Na data de hoje, 20 de janeiro, celebram-se os 103 anos de Federico Fellini, um dos grandes mestres do cinema mundial.
Por isso, para celebrar a efeméride, o blog indica um dos primeiros grandes clássicos do diretor: Os Boas Vidas (I vitelloni), de 1953, que pode ser assistido na janela ao final do post.
Filme inserido no chamado neorealismo italiano, a película acompanha um grupo de cinco amigos - Fausto, Alberto, Leopoldo, Ricardo e Moraldo - em uma cidadezinha do interior da Itália do pós Segunda Guerra Mundial.
Filhos da classe média baixa local, vivem na ociosidade, sem se ocupar com empregos, estudos ou negócios. Não buscam assumir qualquer compromisso e, mesmo quando forçados a isso, buscam ao máximo a evasão, se recusando a arcar com os preços de seus objetivos e ações.
Assim, Fausto, obrigado a se casar com a irmã de Moraldo após engravida-la, recusa sua condição de pai de família, e persiste na vida de boêmia e flertes. Alberto deseja comandar a irmã, mas vive do salário dela. Ricardo troça de trabalhadores braçais, mas foge quando por eles confrontado. Leopoldo deseja fazer sucesso no teatro, mas se abomina com a sugestão sexual de um diretor renomado. Já Moraldo surpreende-se com o fato de alguém acordar às três da manhã para trabalhar.

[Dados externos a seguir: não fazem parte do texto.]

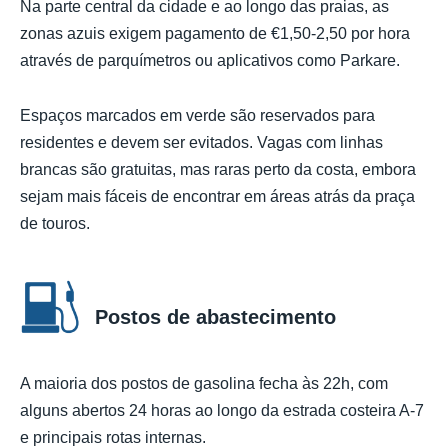
Na parte central da cidade e ao longo das praias, as
zonas azuis exigem pagamento de €1,50-2,50 por hora
através de parquímetros ou aplicativos como Parkare.
Espaços marcados em verde são reservados para
residentes e devem ser evitados. Vagas com linhas
brancas são gratuitas, mas raras perto da costa, embora
sejam mais fáceis de encontrar em áreas atrás da praça
de touros.
Postos de abastecimento
A maioria dos postos de gasolina fecha às 22h, com
alguns abertos 24 horas ao longo da estrada costeira A-7
e principais rotas internas.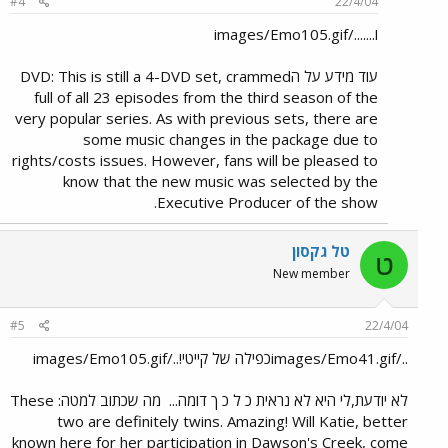
#4
22/4/04
ו......./images/Emo105.gif
עוד מידע על הDVD: This is still a 4-DVD set, crammed
full of all 23 episodes from the third season of the
very popular series. As with previous sets, there are
some music changes in the package due to
rights/costs issues. However, fans will be pleased to
know that the new music was selected by the
Executive Producer of the show.
טל גקסון
ט
New member
#5
22/4/04
../images/Emo41.gifכפילה של קייטי!../images/Emo105.gif
לא יודעת,לי היא לא נראית כ ל כ ך דומה...
מה שכתוב למטה: These
two are definitely twins. Amazing! Will Katie, better
known here for her participation in Dawson's Creek, come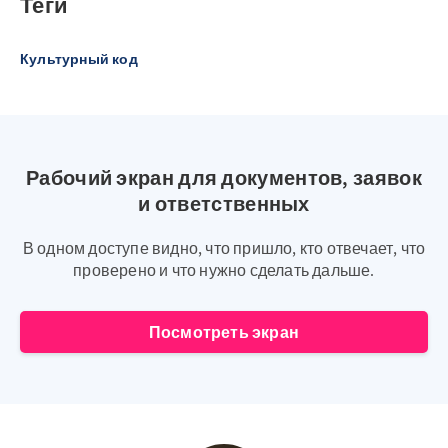
Теги
Культурный код
Рабочий экран для документов, заявок
и ответственных
В одном доступе видно, что пришло, кто отвечает, что
проверено и что нужно сделать дальше.
Посмотреть экран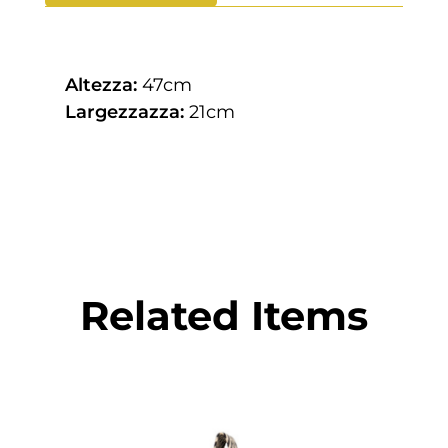
Altezza:
47cm
Largezzazza:
21cm
Related Items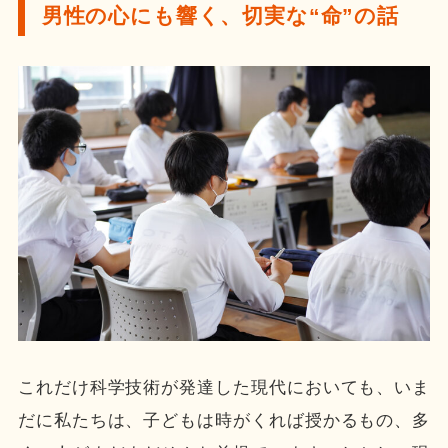
男性の心にも響く、切実な“命”の話
これだけ科学技術が発達した現代においても、いま
だに私たちは、子どもは時がくれば授かるもの、多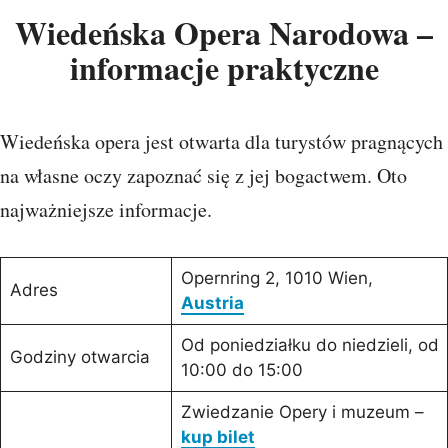
Wiedeńska Opera Narodowa –
informacje praktyczne
Wiedeńska opera jest otwarta dla turystów pragnących
na własne oczy zapoznać się z jej bogactwem. Oto
najważniejsze informacje.
Opernring 2, 1010 Wien,
Adres
Austria
Od poniedziałku do niedzieli, od
Godziny otwarcia
10:00 do 15:00
Zwiedzanie Opery i muzeum –
kup bilet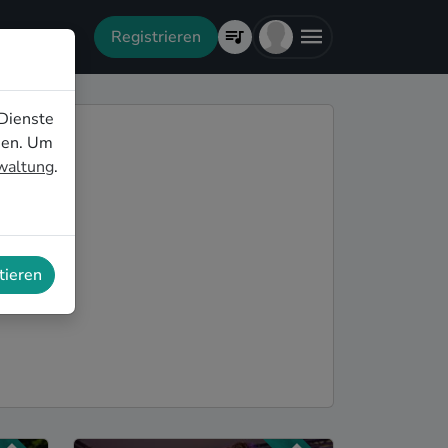
Registrieren
Dienste
nen. Um
rwaltung
.
tieren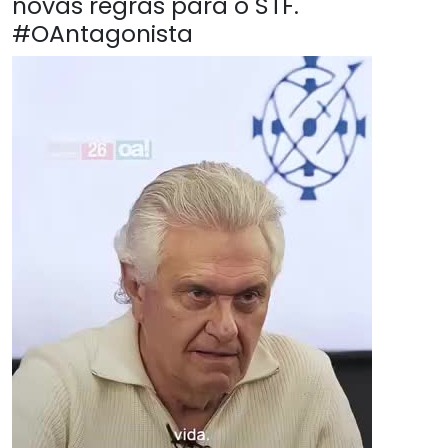
novas regras para o STF.
#OAntagonista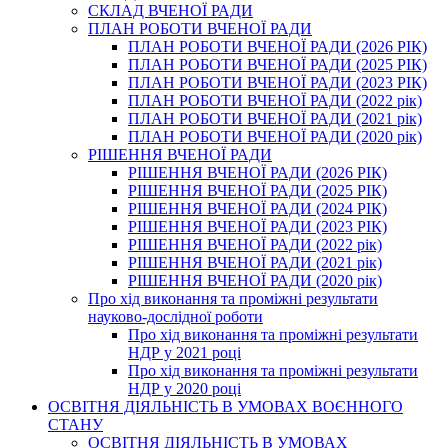
СКЛАД ВЧЕНОЇ РАДИ
ПЛАН РОБОТИ ВЧЕНОЇ РАДИ
ПЛАН РОБОТИ ВЧЕНОЇ РАДИ (2026 РІК)
ПЛАН РОБОТИ ВЧЕНОЇ РАДИ (2025 РІК)
ПЛАН РОБОТИ ВЧЕНОЇ РАДИ (2023 РІК)
ПЛАН РОБОТИ ВЧЕНОЇ РАДИ (2022 рік)
ПЛАН РОБОТИ ВЧЕНОЇ РАДИ (2021 рік)
ПЛАН РОБОТИ ВЧЕНОЇ РАДИ (2020 рік)
РІШЕННЯ ВЧЕНОЇ РАДИ
РІШЕННЯ ВЧЕНОЇ РАДИ (2026 РІК)
РІШЕННЯ ВЧЕНОЇ РАДИ (2025 РІК)
РІШЕННЯ ВЧЕНОЇ РАДИ (2024 РІК)
РІШЕННЯ ВЧЕНОЇ РАДИ (2023 РІК)
РІШЕННЯ ВЧЕНОЇ РАДИ (2022 рік)
РІШЕННЯ ВЧЕНОЇ РАДИ (2021 рік)
РІШЕННЯ ВЧЕНОЇ РАДИ (2020 рік)
Про хід виконання та проміжні результати
науково-дослідної роботи
Про хід виконання та проміжні результати
НДР у 2021 році
Про хід виконання та проміжні результати
НДР у 2020 році
ОСВІТНЯ ДІЯЛЬНІСТЬ В УМОВАХ ВОЄННОГО
СТАНУ
ОСВІТНЯ ДІЯЛЬНІСТЬ В УМОВАХ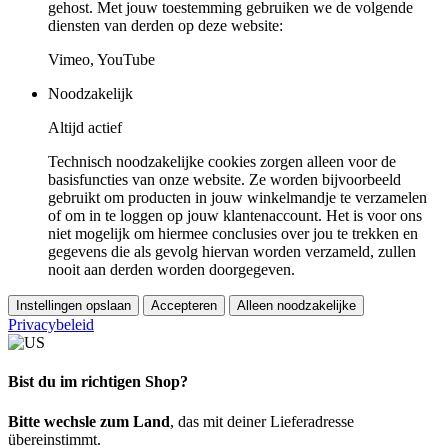
gehost. Met jouw toestemming gebruiken we de volgende
diensten van derden op deze website:
Vimeo, YouTube
Noodzakelijk
Altijd actief
Technisch noodzakelijke cookies zorgen alleen voor de
basisfuncties van onze website. Ze worden bijvoorbeeld
gebruikt om producten in jouw winkelmandje te verzamelen
of om in te loggen op jouw klantenaccount. Het is voor ons
niet mogelijk om hiermee conclusies over jou te trekken en
gegevens die als gevolg hiervan worden verzameld, zullen
nooit aan derden worden doorgegeven.
Instellingen opslaan
Accepteren
Alleen noodzakelijke
Privacybeleid
Bist du im richtigen Shop?
Bitte wechsle zum Land
, das mit deiner Lieferadresse
übereinstimmt.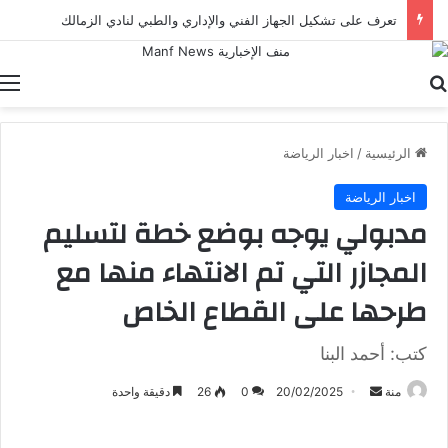
تعرف على تشكيل الجهاز الفني والإداري والطبي لنادي الزمالك
بحث عن
ا
الرئيسية
/
اخبار الرياضة
اخبار الرياضة
مدبولي يوجه بوضع خطة لتسليم
المجازر التي تم الانتهاء منها مع
طرحها على القطاع الخاص
كتب: أحمد البنا
أرسل
منة
20/02/2025
0
26
دقيقة واحدة
بريدا
إلكترونيا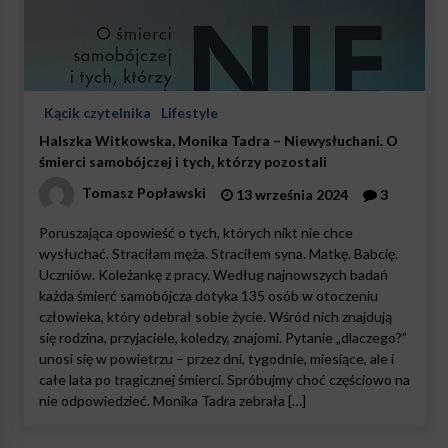
Kącik czytelnika
Lifestyle
Halszka Witkowska, Monika Tadra – Niewysłuchani. O
śmierci samobójczej i tych, którzy pozostali
Tomasz Popławski
13 września 2024
3
Poruszająca opowieść o tych, których nikt nie chce
wysłuchać. Straciłam męża. Straciłem syna. Matkę. Babcię.
Uczniów. Koleżankę z pracy. Według najnowszych badań
każda śmierć samobójcza dotyka 135 osób w otoczeniu
człowieka, który odebrał sobie życie. Wśród nich znajdują
się rodzina, przyjaciele, koledzy, znajomi. Pytanie „dlaczego?”
unosi się w powietrzu – przez dni, tygodnie, miesiące, ale i
całe lata po tragicznej śmierci. Spróbujmy choć częściowo na
nie odpowiedzieć. Monika Tadra zebrała […]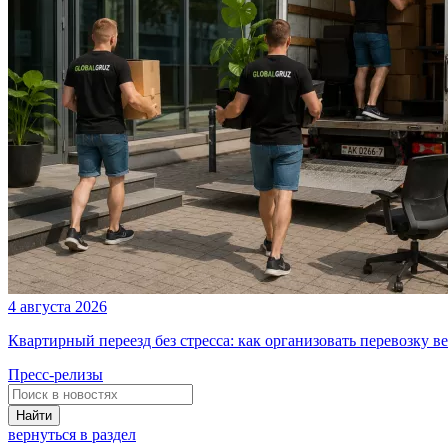
4 августа 2026
Квартирный переезд без стресса: как организовать перевозку в
Пресс-релизы
Найти
вернуться в раздел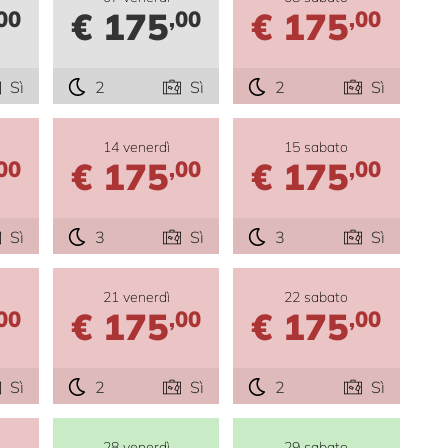
€ 175
€ 175
00
,00
,00
Sì
2
Sì
2
Sì
14 venerdì
15 sabato
€ 175
€ 175
00
,00
,00
Sì
3
Sì
3
Sì
21 venerdì
22 sabato
€ 175
€ 175
00
,00
,00
Sì
2
Sì
2
Sì
28 venerdì
29 sabato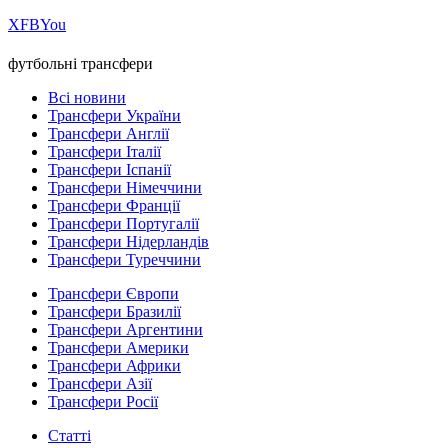
Х
FB
You
футбольні трансфери
Всі новини
Трансфери України
Трансфери Англії
Трансфери Італії
Трансфери Іспанії
Трансфери Німеччини
Трансфери Франції
Трансфери Португалії
Трансфери Нідерландів
Трансфери Туреччини
Трансфери Європи
Трансфери Бразилії
Трансфери Аргентини
Трансфери Америки
Трансфери Африки
Трансфери Азії
Трансфери Росії
Статті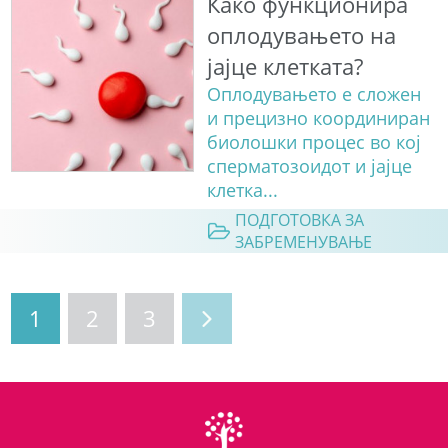
Како функционира
оплодувањето на
јајце клетката?
Оплодувањето е сложен
и прецизно координиран
биолошки процес во кој
сперматозоидот и јајце
клетка...
ПОДГОТОВКА ЗА
ЗАБРЕМЕНУВАЊЕ
1
2
3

Na realidade, o grupo expressa em sua superficialidade e descompromisso a própria condição dos jovens da classe média italiana -e mesmo europeia - após anos de terror fascista e de guerra destrutiva. Embalados na era dourada de crescimento acelerado capitalista, graças à reconstrução do que fora devastado na guerra, acalentados pela paz perpétua e pelo recém instituído Estado de Bem-Estar Social, não havia muito no que se engajar ou pelo qual lutar.
Da mesma época, o filme Juventude Transviada (Rebel Without a Cause), de 1955, do diretor Nicholas Ray, aborda nos EUA o mesmo fenômeno desta juventude desenraizada e cuja essência é ser pura potencialidade irrealizável. Os valores tradicionais foram liquidados pelo turbilhão da Guerra, o mundo está definitivamente dividido em socialismo e capitalismo, não há mais revoluções a lutar ou inimigos a combater, mas também não existem perspectivas para quem deseja ser mais que uma simples peça do quebra-cabeças da nova ordem social.
Por óbvio, este suposto estado de bem aventurança era mera ilusão, aparência sem substância logo posto abaixo a partir da década de 1960, quando o crescimento capitalista bateu no teto e a virada neoliberal rompeu a cena apontando o caos a ser vivido nas décadas seguintes, continuado até hoje. No percurso houve a Guerra do Vietnã, as ditaduras, guerras de independência, as guerrilhas e brigadas.
Esta ilusão, inclusive, é mostrada por Fellini de modo magistral no próprio sentimento de inadequação atravessando o grupo de amigos, uns sentido mais, outros menos. Será Moraldo quem sentirá este sentimento com mais intensidade, motivo do seu desfecho e de sua recusa a seguir aquela vida com os amigos.
Curiosamente, este final remete também às últimas cenas de La Dolce Vita (1960), outro clássico do diretor e cujo tema é idêntico ao de Os Boas Vidas, apenas mudando o foco para a juventude intelectualizada e artística de Roma. Enquanto Moraldo parte em busca da realidade, é ela própria quem chega a Marcello Rubini em uma praia após mais uma noite de boêmia. Ou seja, caso não se busque romper o muro da ilusão, a própria feiura do mundo encontra um jeito de invadir a cidadela.
Para os dias de hoje, Os Boas Vidas é um filme necessário a todos que ainda se negam a encarar o mundo de frente, persistindo na eterna adolescência do descompromisso, seja na vida pessoal ou no âmbito político.